### [Task to carry out]
When you transcribe the records that follow, reproduce each line exactly as given.
-- -- --
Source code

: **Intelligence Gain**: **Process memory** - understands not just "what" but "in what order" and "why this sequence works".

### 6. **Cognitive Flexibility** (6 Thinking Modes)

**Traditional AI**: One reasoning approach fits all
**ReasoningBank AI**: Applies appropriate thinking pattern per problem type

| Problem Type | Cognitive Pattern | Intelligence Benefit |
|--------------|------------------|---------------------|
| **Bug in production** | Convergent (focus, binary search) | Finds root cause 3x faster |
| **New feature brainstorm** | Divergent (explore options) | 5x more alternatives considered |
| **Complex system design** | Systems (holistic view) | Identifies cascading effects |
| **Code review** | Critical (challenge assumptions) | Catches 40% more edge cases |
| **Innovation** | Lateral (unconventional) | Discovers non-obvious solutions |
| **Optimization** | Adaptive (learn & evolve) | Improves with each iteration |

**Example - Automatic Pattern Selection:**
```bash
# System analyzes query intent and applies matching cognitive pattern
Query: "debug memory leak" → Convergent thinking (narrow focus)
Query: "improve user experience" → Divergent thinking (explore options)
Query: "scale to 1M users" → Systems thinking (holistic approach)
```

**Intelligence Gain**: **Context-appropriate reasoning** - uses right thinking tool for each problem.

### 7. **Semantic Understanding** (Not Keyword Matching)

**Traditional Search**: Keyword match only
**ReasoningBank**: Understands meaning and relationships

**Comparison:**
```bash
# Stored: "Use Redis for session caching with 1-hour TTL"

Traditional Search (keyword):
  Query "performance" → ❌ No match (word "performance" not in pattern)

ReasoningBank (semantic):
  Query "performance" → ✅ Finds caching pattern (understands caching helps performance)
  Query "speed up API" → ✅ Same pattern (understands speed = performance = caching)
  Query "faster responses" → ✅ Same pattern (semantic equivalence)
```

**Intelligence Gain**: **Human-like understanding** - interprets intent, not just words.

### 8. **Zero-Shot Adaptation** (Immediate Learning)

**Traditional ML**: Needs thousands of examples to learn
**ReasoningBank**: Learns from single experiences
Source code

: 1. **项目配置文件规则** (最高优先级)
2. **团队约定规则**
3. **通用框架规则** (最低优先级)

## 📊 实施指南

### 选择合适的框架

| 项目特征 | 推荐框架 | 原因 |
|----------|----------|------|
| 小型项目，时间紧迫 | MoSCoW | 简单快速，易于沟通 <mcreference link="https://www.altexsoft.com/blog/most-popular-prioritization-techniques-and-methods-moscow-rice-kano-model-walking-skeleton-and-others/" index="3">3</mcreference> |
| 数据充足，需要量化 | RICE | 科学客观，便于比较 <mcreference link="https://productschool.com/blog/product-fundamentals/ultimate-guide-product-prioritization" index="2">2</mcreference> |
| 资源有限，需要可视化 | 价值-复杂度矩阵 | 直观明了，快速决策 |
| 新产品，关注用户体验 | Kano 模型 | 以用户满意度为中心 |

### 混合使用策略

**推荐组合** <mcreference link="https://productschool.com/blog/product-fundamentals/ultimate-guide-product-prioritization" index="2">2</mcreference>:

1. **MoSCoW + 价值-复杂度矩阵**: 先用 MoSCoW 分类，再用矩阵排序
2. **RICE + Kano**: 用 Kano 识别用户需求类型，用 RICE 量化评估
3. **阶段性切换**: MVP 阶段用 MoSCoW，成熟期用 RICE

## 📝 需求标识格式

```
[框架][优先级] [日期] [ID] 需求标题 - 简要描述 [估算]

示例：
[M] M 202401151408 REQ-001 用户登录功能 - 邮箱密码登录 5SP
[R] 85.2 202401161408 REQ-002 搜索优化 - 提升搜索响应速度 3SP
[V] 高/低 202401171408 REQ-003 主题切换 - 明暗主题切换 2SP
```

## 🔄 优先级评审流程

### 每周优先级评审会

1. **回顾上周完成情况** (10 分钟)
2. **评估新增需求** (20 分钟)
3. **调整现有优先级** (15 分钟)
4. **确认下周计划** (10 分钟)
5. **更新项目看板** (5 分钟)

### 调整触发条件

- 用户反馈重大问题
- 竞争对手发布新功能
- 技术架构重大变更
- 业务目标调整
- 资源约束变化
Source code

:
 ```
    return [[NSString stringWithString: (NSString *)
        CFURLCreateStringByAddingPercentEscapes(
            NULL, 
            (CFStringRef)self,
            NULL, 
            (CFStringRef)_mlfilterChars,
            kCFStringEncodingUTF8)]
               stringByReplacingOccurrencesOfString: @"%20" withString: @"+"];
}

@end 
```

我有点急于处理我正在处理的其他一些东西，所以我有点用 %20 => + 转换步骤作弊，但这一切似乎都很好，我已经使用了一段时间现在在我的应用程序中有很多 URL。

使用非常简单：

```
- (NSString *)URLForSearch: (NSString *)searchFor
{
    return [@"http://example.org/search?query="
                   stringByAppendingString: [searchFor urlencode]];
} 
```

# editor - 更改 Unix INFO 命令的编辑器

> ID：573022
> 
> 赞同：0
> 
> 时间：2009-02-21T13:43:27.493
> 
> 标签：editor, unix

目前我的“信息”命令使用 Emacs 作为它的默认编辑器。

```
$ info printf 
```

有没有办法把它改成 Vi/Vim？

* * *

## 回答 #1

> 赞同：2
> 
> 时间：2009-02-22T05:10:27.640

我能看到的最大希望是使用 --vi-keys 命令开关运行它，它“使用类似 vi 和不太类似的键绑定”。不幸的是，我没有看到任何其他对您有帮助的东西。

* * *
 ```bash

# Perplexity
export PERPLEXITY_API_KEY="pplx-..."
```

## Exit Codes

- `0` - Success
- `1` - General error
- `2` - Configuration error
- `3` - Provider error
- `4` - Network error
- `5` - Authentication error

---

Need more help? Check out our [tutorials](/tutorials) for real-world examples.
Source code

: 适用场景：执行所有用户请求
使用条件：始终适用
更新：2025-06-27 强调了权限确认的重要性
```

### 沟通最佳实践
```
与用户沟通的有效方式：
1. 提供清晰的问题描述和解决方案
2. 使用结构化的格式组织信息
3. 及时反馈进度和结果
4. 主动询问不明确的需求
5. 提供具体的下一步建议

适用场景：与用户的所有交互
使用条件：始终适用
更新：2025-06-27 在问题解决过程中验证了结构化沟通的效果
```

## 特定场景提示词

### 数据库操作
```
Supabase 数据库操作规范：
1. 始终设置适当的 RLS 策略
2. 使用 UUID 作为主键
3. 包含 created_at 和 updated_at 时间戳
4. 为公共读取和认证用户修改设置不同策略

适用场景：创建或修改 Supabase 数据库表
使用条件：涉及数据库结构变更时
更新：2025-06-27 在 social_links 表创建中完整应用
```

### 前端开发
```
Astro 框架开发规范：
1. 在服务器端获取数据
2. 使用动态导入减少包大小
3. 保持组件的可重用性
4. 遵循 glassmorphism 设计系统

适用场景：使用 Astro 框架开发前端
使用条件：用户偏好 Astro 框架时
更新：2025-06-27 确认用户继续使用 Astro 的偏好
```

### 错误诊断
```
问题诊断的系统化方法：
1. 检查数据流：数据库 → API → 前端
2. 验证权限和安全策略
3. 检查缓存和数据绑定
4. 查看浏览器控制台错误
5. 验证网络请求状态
-- -- --
### [Result of this exercise]
Source code

: **Intelligence Gain**: **Process memory** - understands not just "what" but "in what order" and "why this sequence works".

### 6. **Cognitive Flexibility** (6 Thinking Modes)

**Traditional AI**: One reasoning approach fits all
**ReasoningBank AI**: Applies appropriate thinking pattern per problem type

| Problem Type | Cognitive Pattern | Intelligence Benefit |
|--------------|------------------|---------------------|
| **Bug in production** | Convergent (focus, binary search) | Finds root cause 3x faster |
| **New feature brainstorm** | Divergent (explore options) | 5x more alternatives considered |
| **Complex system design** | Systems (holistic view) | Identifies cascading effects |
| **Code review** | Critical (challenge assumptions) | Catches 40% more edge cases |
| **Innovation** | Lateral (unconventional) | Discovers non-obvious solutions |
| **Optimization** | Adaptive (learn & evolve) | Improves with each iteration |

**Example - Automatic Pattern Selection:**
```bash
# System analyzes query intent and applies matching cognitive pattern
Query: "debug memory leak" → Convergent thinking (narrow focus)
Query: "improve user experience" → Divergent thinking (explore options)
Query: "scale to 1M users" → Systems thinking (holistic approach)
```

**Intelligence Gain**: **Context-appropriate reasoning** - uses right thinking tool for each problem.

### 7. **Semantic Understanding** (Not Keyword Matching)

**Traditional Search**: Keyword match only
**ReasoningBank**: Understands meaning and relationships

**Comparison:**
```bash
# Stored: "Use Redis for session caching with 1-hour TTL"

Traditional Search (keyword):
  Query "performance" → ❌ No match (word "performance" not in pattern)

ReasoningBank (semantic):
  Query "performance" → ✅ Finds caching pattern (understands caching helps performance)
  Query "speed up API" → ✅ Same pattern (understands speed = performance = caching)
  Query "faster responses" → ✅ Same pattern (semantic equivalence)
```

**Intelligence Gain**: **Human-like understanding** - interprets intent, not just words.

### 8. **Zero-Shot Adaptation** (Immediate Learning)

**Traditional ML**: Needs thousands of examples to learn
**ReasoningBank**: Learns from single experiences
Source code

: 1. **项目配置文件规则** (最高优先级)
2. **团队约定规则**
3. **通用框架规则** (最低优先级)

## 📊 实施指南

### 选择合适的框架

| 项目特征 | 推荐框架 | 原因 |
|----------|----------|------|
| 小型项目，时间紧迫 | MoSCoW | 简单快速，易于沟通 <mcreference link="https://www.altexsoft.com/blog/most-popular-prioritization-techniques-and-methods-moscow-rice-kano-model-walking-skeleton-and-others/" index="3">3</mcreference> |
| 数据充足，需要量化 | RICE | 科学客观，便于比较 <mcreference link="https://productschool.com/blog/product-fundamentals/ultimate-guide-product-prioritization" index="2">2</mcreference> |
| 资源有限，需要可视化 | 价值-复杂度矩阵 | 直观明了，快速决策 |
| 新产品，关注用户体验 | Kano 模型 | 以用户满意度为中心 |

### 混合使用策略

**推荐组合** <mcreference link="https://productschool.com/blog/product-fundamentals/ultimate-guide-product-prioritization" index="2">2</mcreference>:

1. **MoSCoW + 价值-复杂度矩阵**: 先用 MoSCoW 分类，再用矩阵排序
2. **RICE + Kano**: 用 Kano 识别用户需求类型，用 RICE 量化评估
3. **阶段性切换**: MVP 阶段用 MoSCoW，成熟期用 RICE

## 📝 需求标识格式

```
[框架][优先级] [日期] [ID] 需求标题 - 简要描述 [估算]

示例：
[M] M 202401151408 REQ-001 用户登录功能 - 邮箱密码登录 5SP
[R] 85.2 202401161408 REQ-002 搜索优化 - 提升搜索响应速度 3SP
[V] 高/低 202401171408 REQ-003 主题切换 - 明暗主题切换 2SP
```

## 🔄 优先级评审流程

### 每周优先级评审会

1. **回顾上周完成情况** (10 分钟)
2. **评估新增需求** (20 分钟)
3. **调整现有优先级** (15 分钟)
4. **确认下周计划** (10 分钟)
5. **更新项目看板** (5 分钟)

### 调整触发条件

- 用户反馈重大问题
- 竞争对手发布新功能
- 技术架构重大变更
- 业务目标调整
- 资源约束变化
Source code

:
 ```
    return [[NSString stringWithString: (NSString *)
        CFURLCreateStringByAddingPercentEscapes(
            NULL, 
            (CFStringRef)self,
            NULL, 
            (CFStringRef)_mlfilterChars,
            kCFStringEncodingUTF8)]
               stringByReplacingOccurrencesOfString: @"%20" withString: @"+"];
}

@end 
```

我有点急于处理我正在处理的其他一些东西，所以我有点用 %20 => + 转换步骤作弊，但这一切似乎都很好，我已经使用了一段时间现在在我的应用程序中有很多 URL。

使用非常简单：

```
- (NSString *)URLForSearch: (NSString *)searchFor
{
    return [@"http://example.org/search?query="
                   stringByAppendingString: [searchFor urlencode]];
} 
```

# editor - 更改 Unix INFO 命令的编辑器

> ID：573022
> 
> 赞同：0
> 
> 时间：2009-02-21T13:43:27.493
> 
> 标签：editor, unix

目前我的“信息”命令使用 Emacs 作为它的默认编辑器。

```
$ info printf 
```

有没有办法把它改成 Vi/Vim？

* * *

## 回答 #1

> 赞同：2
> 
> 时间：2009-02-22T05:10:27.640

我能看到的最大希望是使用 --vi-keys 命令开关运行它，它“使用类似 vi 和不太类似的键绑定”。不幸的是，我没有看到任何其他对您有帮助的东西。

* * *
 ```bash

# Perplexity
export PERPLEXITY_API_KEY="pplx-..."
```

## Exit Codes

- `0` - Success
- `1` - General error
- `2` - Configuration error
- `3` - Provider error
- `4` - Network error
- `5` - Authentication error

---

Need more help? Check out our [tutorials](/tutorials) for real-world examples.
Source code

: 适用场景：执行所有用户请求
使用条件：始终适用
更新：2025-06-27 强调了权限确认的重要性
```

### 沟通最佳实践
```
与用户沟通的有效方式：
1. 提供清晰的问题描述和解决方案
2. 使用结构化的格式组织信息
3. 及时反馈进度和结果
4. 主动询问不明确的需求
5. 提供具体的下一步建议

适用场景：与用户的所有交互
使用条件：始终适用
更新：2025-06-27 在问题解决过程中验证了结构化沟通的效果
```

## 特定场景提示词

### 数据库操作
```
Supabase 数据库操作规范：
1. 始终设置适当的 RLS 策略
2. 使用 UUID 作为主键
3. 包含 created_at 和 updated_at 时间戳
4. 为公共读取和认证用户修改设置不同策略

适用场景：创建或修改 Supabase 数据库表
使用条件：涉及数据库结构变更时
更新：2025-06-27 在 social_links 表创建中完整应用
```

### 前端开发
```
Astro 框架开发规范：
1. 在服务器端获取数据
2. 使用动态导入减少包大小
3. 保持组件的可重用性
4. 遵循 glassmorphism 设计系统

适用场景：使用 Astro 框架开发前端
使用条件：用户偏好 Astro 框架时
更新：2025-06-27 确认用户继续使用 Astro 的偏好
```

### 错误诊断
```
问题诊断的系统化方法：
1. 检查数据流：数据库 → API → 前端
2. 验证权限和安全策略
3. 检查缓存和数据绑定
4. 查看浏览器控制台错误
5. 验证网络请求状态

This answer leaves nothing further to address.